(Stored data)
============

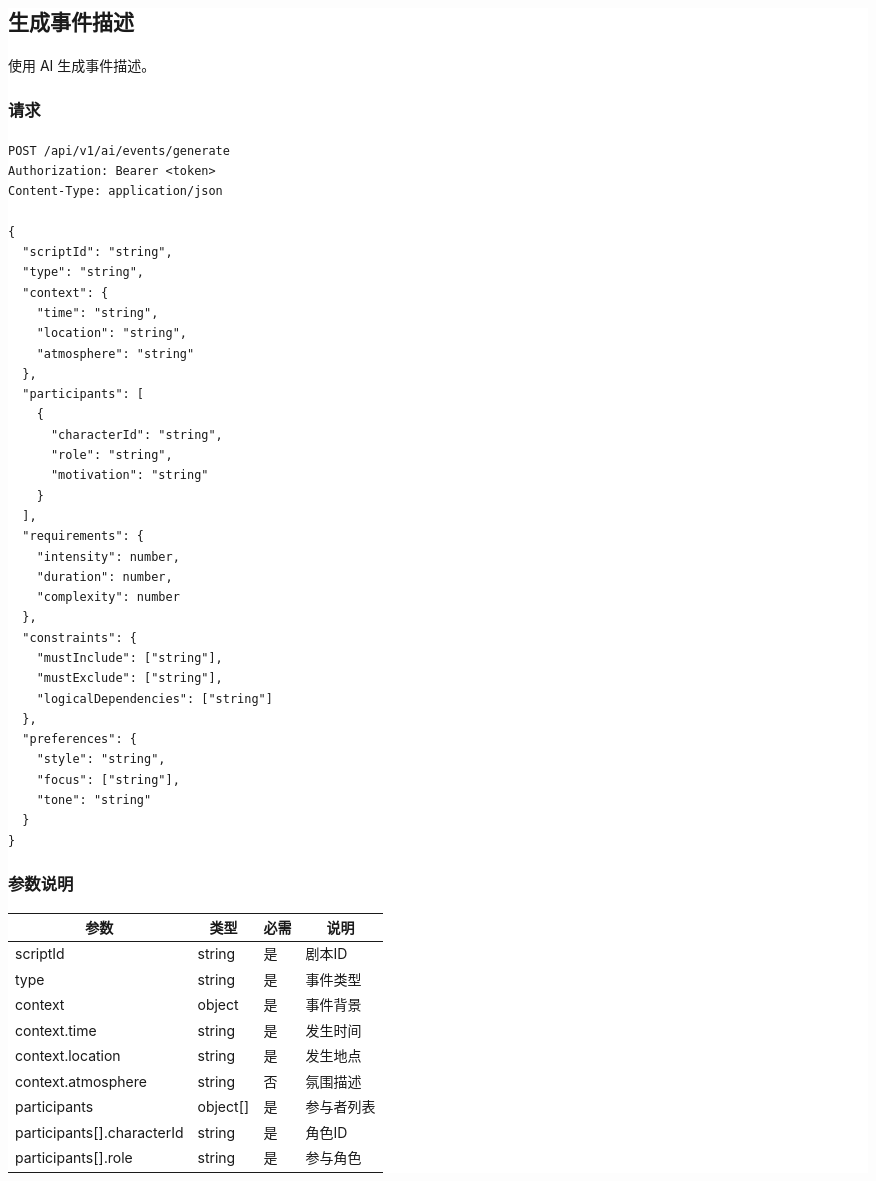 ## 生成事件描述

使用 AI 生成事件描述。

### 请求

```http
POST /api/v1/ai/events/generate
Authorization: Bearer <token>
Content-Type: application/json

{
  "scriptId": "string",
  "type": "string",
  "context": {
    "time": "string",
    "location": "string",
    "atmosphere": "string"
  },
  "participants": [
    {
      "characterId": "string",
      "role": "string",
      "motivation": "string"
    }
  ],
  "requirements": {
    "intensity": number,
    "duration": number,
    "complexity": number
  },
  "constraints": {
    "mustInclude": ["string"],
    "mustExclude": ["string"],
    "logicalDependencies": ["string"]
  },
  "preferences": {
    "style": "string",
    "focus": ["string"],
    "tone": "string"
  }
}
```

### 参数说明

| 参数 | 类型 | 必需 | 说明 |
|------|------|------|------|
| scriptId | string | 是 | 剧本ID |
| type | string | 是 | 事件类型 |
| context | object | 是 | 事件背景 |
| context.time | string | 是 | 发生时间 |
| context.location | string | 是 | 发生地点 |
| context.atmosphere | string | 否 | 氛围描述 |
| participants | object[] | 是 | 参与者列表 |
| participants[].characterId | string | 是 | 角色ID |
| participants[].role | string | 是 | 参与角色 |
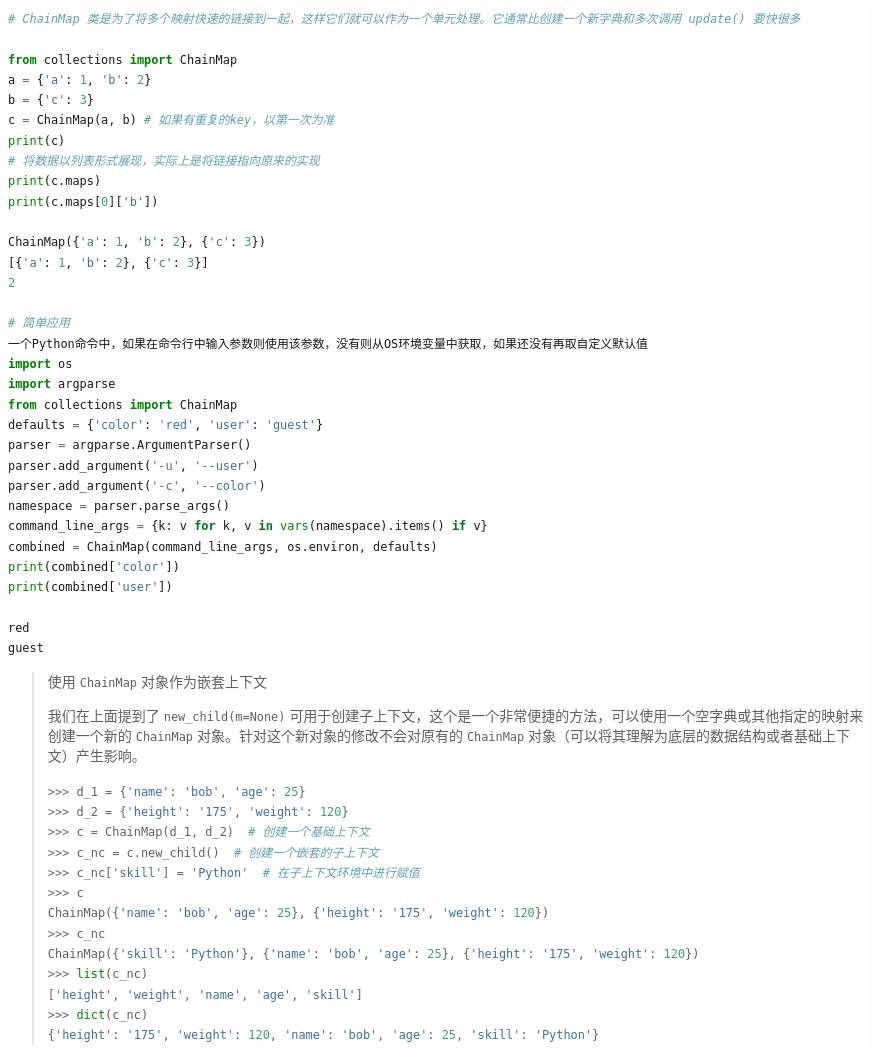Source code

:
 ```python
# ChainMap 类是为了将多个映射快速的链接到一起，这样它们就可以作为一个单元处理。它通常比创建一个新字典和多次调用 update() 要快很多

from collections import ChainMap
a = {'a': 1, 'b': 2}
b = {'c': 3}
c = ChainMap(a, b) # 如果有重复的key，以第一次为准
print(c)
# 将数据以列表形式展现，实际上是将链接指向原来的实现
print(c.maps)
print(c.maps[0]['b'])

ChainMap({'a': 1, 'b': 2}, {'c': 3})
[{'a': 1, 'b': 2}, {'c': 3}]
2

# 简单应用
一个Python命令中，如果在命令行中输入参数则使用该参数，没有则从OS环境变量中获取，如果还没有再取自定义默认值
import os
import argparse
from collections import ChainMap
defaults = {'color': 'red', 'user': 'guest'}
parser = argparse.ArgumentParser()
parser.add_argument('-u', '--user')
parser.add_argument('-c', '--color')
namespace = parser.parse_args()
command_line_args = {k: v for k, v in vars(namespace).items() if v}
combined = ChainMap(command_line_args, os.environ, defaults)
print(combined['color'])
print(combined['user'])

red
guest
```

> 使用 `ChainMap` 对象作为嵌套上下文
>
> 我们在上面提到了 `new_child(m=None)` 可用于创建子上下文，这个是一个非常便捷的方法，可以使用一个空字典或其他指定的映射来创建一个新的 `ChainMap` 对象。针对这个新对象的修改不会对原有的 `ChainMap` 对象（可以将其理解为底层的数据结构或者基础上下文）产生影响。
>
> ```python
> >>> d_1 = {'name': 'bob', 'age': 25}
> >>> d_2 = {'height': '175', 'weight': 120}
> >>> c = ChainMap(d_1, d_2)  # 创建一个基础上下文
> >>> c_nc = c.new_child()  # 创建一个嵌套的子上下文
> >>> c_nc['skill'] = 'Python'  # 在子上下文环境中进行赋值
> >>> c
> ChainMap({'name': 'bob', 'age': 25}, {'height': '175', 'weight': 120})
> >>> c_nc
> ChainMap({'skill': 'Python'}, {'name': 'bob', 'age': 25}, {'height': '175', 'weight': 120})
> >>> list(c_nc)
> ['height', 'weight', 'name', 'age', 'skill']
> >>> dict(c_nc)
> {'height': '175', 'weight': 120, 'name': 'bob', 'age': 25, 'skill': 'Python'}
> ```
>
> 
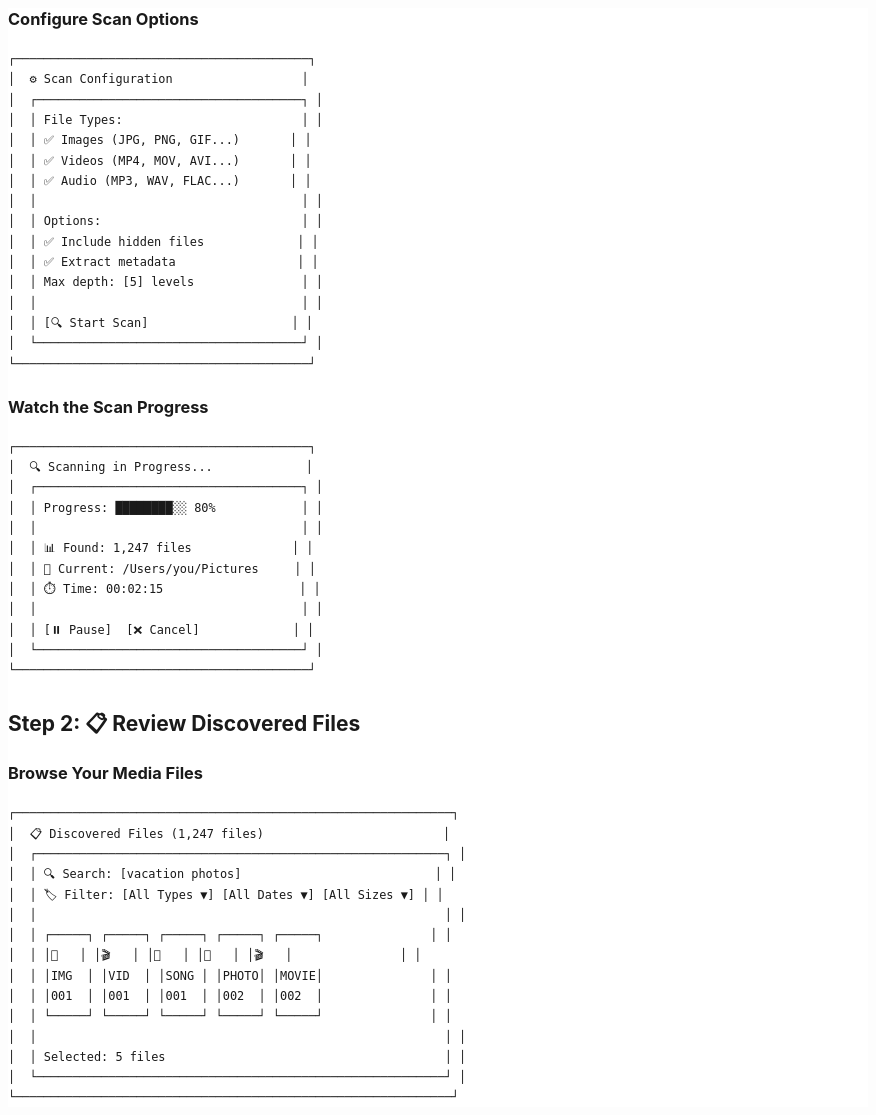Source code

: ### Configure Scan Options
```
┌─────────────────────────────────────────┐
│  ⚙️ Scan Configuration                  │
│  ┌─────────────────────────────────────┐ │
│  │ File Types:                         │ │
│  │ ✅ Images (JPG, PNG, GIF...)       │ │
│  │ ✅ Videos (MP4, MOV, AVI...)       │ │
│  │ ✅ Audio (MP3, WAV, FLAC...)       │ │
│  │                                     │ │
│  │ Options:                            │ │
│  │ ✅ Include hidden files             │ │
│  │ ✅ Extract metadata                 │ │
│  │ Max depth: [5] levels               │ │
│  │                                     │ │
│  │ [🔍 Start Scan]                    │ │
│  └─────────────────────────────────────┘ │
└─────────────────────────────────────────┘
```

### Watch the Scan Progress
```
┌─────────────────────────────────────────┐
│  🔍 Scanning in Progress...             │
│  ┌─────────────────────────────────────┐ │
│  │ Progress: ████████░░ 80%            │ │
│  │                                     │ │
│  │ 📊 Found: 1,247 files              │ │
│  │ 📁 Current: /Users/you/Pictures     │ │
│  │ ⏱️ Time: 00:02:15                   │ │
│  │                                     │ │
│  │ [⏸️ Pause]  [❌ Cancel]             │ │
│  └─────────────────────────────────────┘ │
└─────────────────────────────────────────┘
```

## Step 2: 📋 Review Discovered Files

### Browse Your Media Files
```
┌─────────────────────────────────────────────────────────────┐
│  📋 Discovered Files (1,247 files)                         │
│  ┌─────────────────────────────────────────────────────────┐ │
│  │ 🔍 Search: [vacation photos]                           │ │
│  │ 🏷️ Filter: [All Types ▼] [All Dates ▼] [All Sizes ▼] │ │
│  │                                                         │ │
│  │ ┌─────┐ ┌─────┐ ┌─────┐ ┌─────┐ ┌─────┐               │ │
│  │ │📸   │ │🎬   │ │🎵   │ │📸   │ │🎬   │               │ │
│  │ │IMG  │ │VID  │ │SONG │ │PHOTO│ │MOVIE│               │ │
│  │ │001  │ │001  │ │001  │ │002  │ │002  │               │ │
│  │ └─────┘ └─────┘ └─────┘ └─────┘ └─────┘               │ │
│  │                                                         │ │
│  │ Selected: 5 files                                       │ │
│  └─────────────────────────────────────────────────────────┘ │
└─────────────────────────────────────────────────────────────┘
```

============

▶ **What is needed**
Your answer is all of the records restated word for word, pictures excluded.

▶ **Solved problem**
 ## 生成事件描述

使用 AI 生成事件描述。

### 请求

```http
POST /api/v1/ai/events/generate
Authorization: Bearer <token>
Content-Type: application/json

{
  "scriptId": "string",
  "type": "string",
  "context": {
    "time": "string",
    "location": "string",
    "atmosphere": "string"
  },
  "participants": [
    {
      "characterId": "string",
      "role": "string",
      "motivation": "string"
    }
  ],
  "requirements": {
    "intensity": number,
    "duration": number,
    "complexity": number
  },
  "constraints": {
    "mustInclude": ["string"],
    "mustExclude": ["string"],
    "logicalDependencies": ["string"]
  },
  "preferences": {
    "style": "string",
    "focus": ["string"],
    "tone": "string"
  }
}
```

### 参数说明

| 参数 | 类型 | 必需 | 说明 |
|------|------|------|------|
| scriptId | string | 是 | 剧本ID |
| type | string | 是 | 事件类型 |
| context | object | 是 | 事件背景 |
| context.time | string | 是 | 发生时间 |
| context.location | string | 是 | 发生地点 |
| context.atmosphere | string | 否 | 氛围描述 |
| participants | object[] | 是 | 参与者列表 |
| participants[].characterId | string | 是 | 角色ID |
| participants[].role | string | 是 | 参与角色 |
Source code

:
 ```python
# ChainMap 类是为了将多个映射快速的链接到一起，这样它们就可以作为一个单元处理。它通常比创建一个新字典和多次调用 update() 要快很多

from collections import ChainMap
a = {'a': 1, 'b': 2}
b = {'c': 3}
c = ChainMap(a, b) # 如果有重复的key，以第一次为准
print(c)
# 将数据以列表形式展现，实际上是将链接指向原来的实现
print(c.maps)
print(c.maps[0]['b'])

ChainMap({'a': 1, 'b': 2}, {'c': 3})
[{'a': 1, 'b': 2}, {'c': 3}]
2

# 简单应用
一个Python命令中，如果在命令行中输入参数则使用该参数，没有则从OS环境变量中获取，如果还没有再取自定义默认值
import os
import argparse
from collections import ChainMap
defaults = {'color': 'red', 'user': 'guest'}
parser = argparse.ArgumentParser()
parser.add_argument('-u', '--user')
parser.add_argument('-c', '--color')
namespace = parser.parse_args()
command_line_args = {k: v for k, v in vars(namespace).items() if v}
combined = ChainMap(command_line_args, os.environ, defaults)
print(combined['color'])
print(combined['user'])

red
guest
```

> 使用 `ChainMap` 对象作为嵌套上下文
>
> 我们在上面提到了 `new_child(m=None)` 可用于创建子上下文，这个是一个非常便捷的方法，可以使用一个空字典或其他指定的映射来创建一个新的 `ChainMap` 对象。针对这个新对象的修改不会对原有的 `ChainMap` 对象（可以将其理解为底层的数据结构或者基础上下文）产生影响。
>
> ```python
> >>> d_1 = {'name': 'bob', 'age': 25}
> >>> d_2 = {'height': '175', 'weight': 120}
> >>> c = ChainMap(d_1, d_2)  # 创建一个基础上下文
> >>> c_nc = c.new_child()  # 创建一个嵌套的子上下文
> >>> c_nc['skill'] = 'Python'  # 在子上下文环境中进行赋值
> >>> c
> ChainMap({'name': 'bob', 'age': 25}, {'height': '175', 'weight': 120})
> >>> c_nc
> ChainMap({'skill': 'Python'}, {'name': 'bob', 'age': 25}, {'height': '175', 'weight': 120})
> >>> list(c_nc)
> ['height', 'weight', 'name', 'age', 'skill']
> >>> dict(c_nc)
> {'height': '175', 'weight': 120, 'name': 'bob', 'age': 25, 'skill': 'Python'}
> ```
>
> 
Source code

: ### Configure Scan Options
```
┌─────────────────────────────────────────┐
│  ⚙️ Scan Configuration                  │
│  ┌─────────────────────────────────────┐ │
│  │ File Types:                         │ │
│  │ ✅ Images (JPG, PNG, GIF...)       │ │
│  │ ✅ Videos (MP4, MOV, AVI...)       │ │
│  │ ✅ Audio (MP3, WAV, FLAC...)       │ │
│  │                                     │ │
│  │ Options:                            │ │
│  │ ✅ Include hidden files             │ │
│  │ ✅ Extract metadata                 │ │
│  │ Max depth: [5] levels               │ │
│  │                                     │ │
│  │ [🔍 Start Scan]                    │ │
│  └─────────────────────────────────────┘ │
└─────────────────────────────────────────┘
```

### Watch the Scan Progress
```
┌─────────────────────────────────────────┐
│  🔍 Scanning in Progress...             │
│  ┌─────────────────────────────────────┐ │
│  │ Progress: ████████░░ 80%            │ │
│  │                                     │ │
│  │ 📊 Found: 1,247 files              │ │
│  │ 📁 Current: /Users/you/Pictures     │ │
│  │ ⏱️ Time: 00:02:15                   │ │
│  │                                     │ │
│  │ [⏸️ Pause]  [❌ Cancel]             │ │
│  └─────────────────────────────────────┘ │
└─────────────────────────────────────────┘
```

## Step 2: 📋 Review Discovered Files

### Browse Your Media Files
```
┌─────────────────────────────────────────────────────────────┐
│  📋 Discovered Files (1,247 files)                         │
│  ┌─────────────────────────────────────────────────────────┐ │
│  │ 🔍 Search: [vacation photos]                           │ │
│  │ 🏷️ Filter: [All Types ▼] [All Dates ▼] [All Sizes ▼] │ │
│  │                                                         │ │
│  │ ┌─────┐ ┌─────┐ ┌─────┐ ┌─────┐ ┌─────┐               │ │
│  │ │📸   │ │🎬   │ │🎵   │ │📸   │ │🎬   │               │ │
│  │ │IMG  │ │VID  │ │SONG │ │PHOTO│ │MOVIE│               │ │
│  │ │001  │ │001  │ │001  │ │002  │ │002  │               │ │
│  │ └─────┘ └─────┘ └─────┘ └─────┘ └─────┘               │ │
│  │                                                         │ │
│  │ Selected: 5 files                                       │ │
│  └─────────────────────────────────────────────────────────┘ │
└─────────────────────────────────────────────────────────────┘
```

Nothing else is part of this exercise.